The general recommendation is that your stock investments should be diversified, meaning you should own a variety of stocks in multiple different industries. A stock is a share of ownership of a publicly-traded company. The number of stocks one should own to be considered diversified is anywhere from 10 to 30 stocks.
Most of us don’t have enough money saved to purchase shares from that many different companies. For those people, the best way to get some diversity is through Mutual Funds or Exchange Traded Funds (ETFs). When you buy a mutual fund share, the fund owns shares of many different companies. In the last few years, a new option has been to buy a portion of a share of a company. This has been made popular by the company Robinhood.
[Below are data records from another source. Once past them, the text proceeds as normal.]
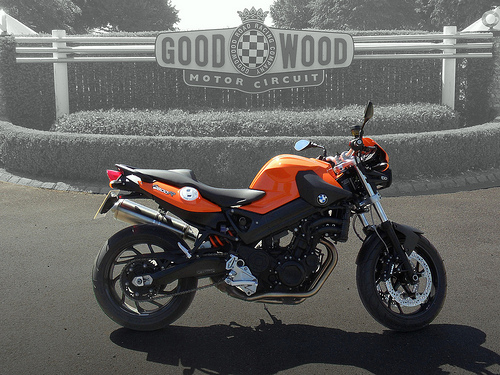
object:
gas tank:
[180, 187, 199, 201]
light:
[106, 169, 122, 182]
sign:
[153, 6, 354, 94]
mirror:
[294, 139, 311, 151]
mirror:
[362, 100, 374, 121]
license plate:
[93, 189, 120, 219]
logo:
[318, 194, 328, 204]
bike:
[91, 100, 448, 331]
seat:
[133, 168, 266, 207]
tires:
[91, 223, 198, 332]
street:
[0, 159, 500, 375]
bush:
[49, 101, 462, 137]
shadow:
[110, 304, 500, 375]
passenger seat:
[133, 168, 199, 189]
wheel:
[356, 225, 447, 332]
Growth vs. Value stocks. Growth stocks tend to be newer companies with unique and new products. Think of the FAANG stocks, including Facebook, Apple, Amazon, Netflix, and Google. These companies had phenomenal growth over the last couple of decades, and investors who bought shares early and held them made lots of money as the share values increased dramatically. Price/Earnings (P/E) ratios in growth companies tend to be very high, meaning that the stock price is much higher than the actual earnings, but investors anticipate earnings will be much greater over time. Value stocks tend to be more established companies with decades of stable growth. The stock prices tend to be more stable/less volatile. They often have a quarterly dividend payout to shareholders, which can limit the downside of the stock price when the market is unstable. P/E values on value stocks tend to be lower. These stocks work well in a more conservative stock portfolio. Value companies have more predictable earnings streams. Think of companies like DuPont, General Mills, and National Grid.
To get started in investing, reach out to a low-cost broker. There are plenty of brokerage firms that will allow you to buy stocks and get general advice without charging you a commission for each trade. The two brokerage firms I mentioned above are in that category.